CBCnews

Prison farm protest

Posted in Political Bytes Posted on June 8, 2009 01:24 PM |

A coalition of farm, religious and social groups have started a national campaign to prevent the closure of Canada's prison farm program.

They met with federal Public Safety Minister Peter Van Loan on Monday to try to get him to change his mind about shutting down the farms.

There are six prison farms across the country — two in Ontario, near Kingston, and one in New Brunswick, Manitoba, Saskatchewan and Alberta.

The program was started in the late 1800s to give prisoners a chance to work on farms connected to penitentiaries. They learn everything from welding to working with dairy and beef cattle and poultry. The food produced on the farms is put back into the prison system and sold in local communities.

The government estimates that the prison farm system is losing $4 million a year. Van Loan says the inmates aren't learning valuable modern skills since most will go back into urban settings once they are released from prison.

But the Diane Dowling, the vice-president of the National Farmers Union in Ontario, says scrapping the program doesn't make sense: "It's a bad idea, wrong headed and short-sighted."

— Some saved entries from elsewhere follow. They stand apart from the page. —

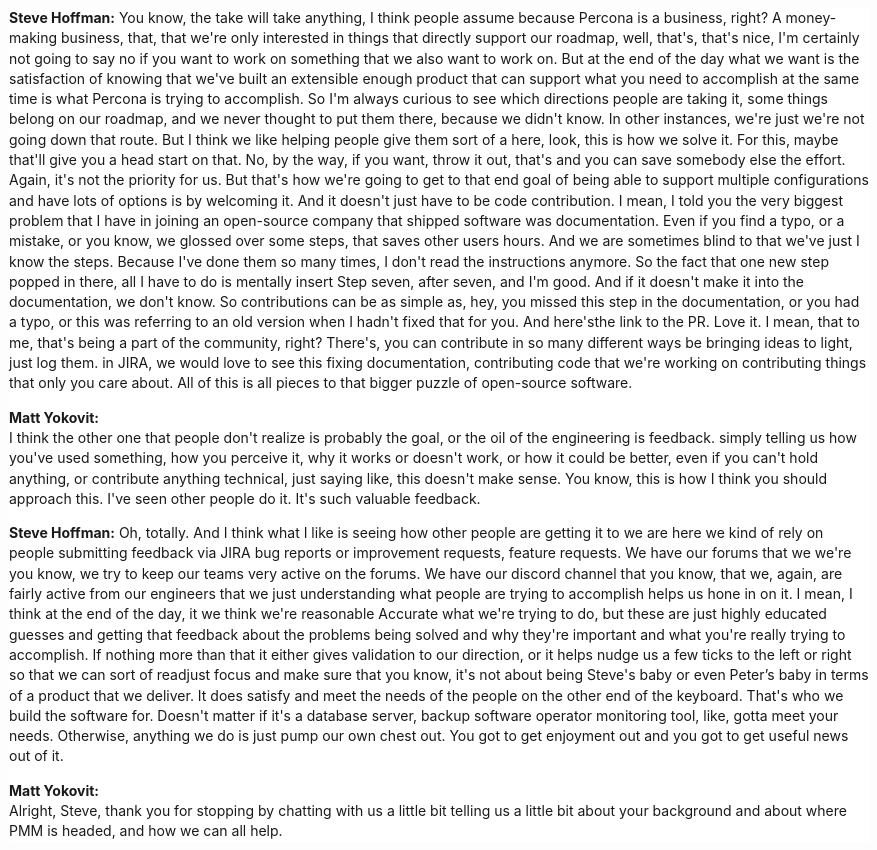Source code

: **Steve Hoffman:** 
You know, the take will take anything, I think people assume because Percona is a business, right? A money-making business, that, that we're only interested in things that directly support our roadmap, well, that's, that's nice, I'm certainly not going to say no if you want to work on something that we also want to work on. But at the end of the day what we want is the satisfaction of knowing that we've built an extensible enough product that can support what you need to accomplish at the same time is what Percona is trying to accomplish. So I'm always curious to see which directions people are taking it, some things belong on our roadmap, and we never thought to put them there, because we didn't know. In other instances, we're just we're not going down that route. But I think we like helping people give them sort of a here, look, this is how we solve it. For this, maybe that'll give you a head start on that. No, by the way, if you want, throw it out, that's and you can save somebody else the effort. Again, it's not the priority for us. But that's how we're going to get to that end goal of being able to support multiple configurations and have lots of options is by welcoming it. And it doesn't just have to be code contribution. I mean, I told you the very biggest problem that I have in joining an open-source company that shipped software was documentation. Even if you find a typo, or a mistake, or you know, we glossed over some steps, that saves other users hours. And we are sometimes blind to that we've just I know the steps. Because I've done them so many times, I don't read the instructions anymore. So the fact that one new step popped in there, all I have to do is mentally insert Step seven, after seven, and I'm good. And if it doesn't make it into the documentation, we don't know. So contributions can be as simple as, hey, you missed this step in the documentation, or you had a typo, or this was referring to an old version when I hadn't fixed that for you. And here'sthe link to the PR. Love it. I mean, that to me, that's being a part of the community, right? There's, you can contribute in so many different ways be bringing ideas to light, just log them. in JIRA, we would love to see this fixing documentation, contributing code that we're working on contributing things that only you care about. All of this is all pieces to that bigger puzzle of open-source software.

**Matt Yokovit:**  
I think the other one that people don't realize is probably the goal, or the oil of the engineering is feedback. simply telling us how you've used something, how you perceive it, why it works or doesn't work, or how it could be better, even if you can't hold anything, or contribute anything technical, just saying like, this doesn't make sense. You know, this is how I think you should approach this. I've seen other people do it. It's such valuable feedback.

**Steve Hoffman:** 
Oh, totally. And I think what I like is seeing how other people are getting it to we are here we kind of rely on people submitting feedback via JIRA bug reports or improvement requests, feature requests. We have our forums that we we're you know, we try to keep our teams very active on the forums. We have our discord channel that you know, that we, again, are fairly active from our engineers that we just understanding what people are trying to accomplish helps us hone in on it. I mean, I think at the end of the day, it we think we're reasonable Accurate what we're trying to do, but these are just highly educated guesses and getting that feedback about the problems being solved and why they're important and what you're really trying to accomplish. If nothing more than that it either gives validation to our direction, or it helps nudge us a few ticks to the left or right so that we can sort of readjust focus and make sure that you know, it's not about being Steve's baby or even Peter’s baby in terms of a product that we deliver. It does satisfy and meet the needs of the people on the other end of the keyboard. That's who we build the software for. Doesn't matter if it's a database server, backup software operator monitoring tool, like, gotta meet your needs. Otherwise, anything we do is just pump our own chest out. You got to get enjoyment out and you got to get useful news out of it.

**Matt Yokovit:**  
Alright, Steve, thank you for stopping by chatting with us a little bit telling us a little bit about your background and about where PMM is headed, and how we can all help.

Other coalition members argue the prison farm system is a valuable way to rehabilitate inmates.

"The effects on the prisoners of learning these skills are very important. I mean, it is rehabilitation that we are about, isn't it?" asked Cathleen Kneen from Food Secure Canada. "We do call it Corrections Canada not Punishment Canada, right?"

The groups want the federal minister to tour the penitentiary farm near Kingston and are asking for a financial accounting of how the prisons are losing money.

The prison farms are slated to start closing in the next two years.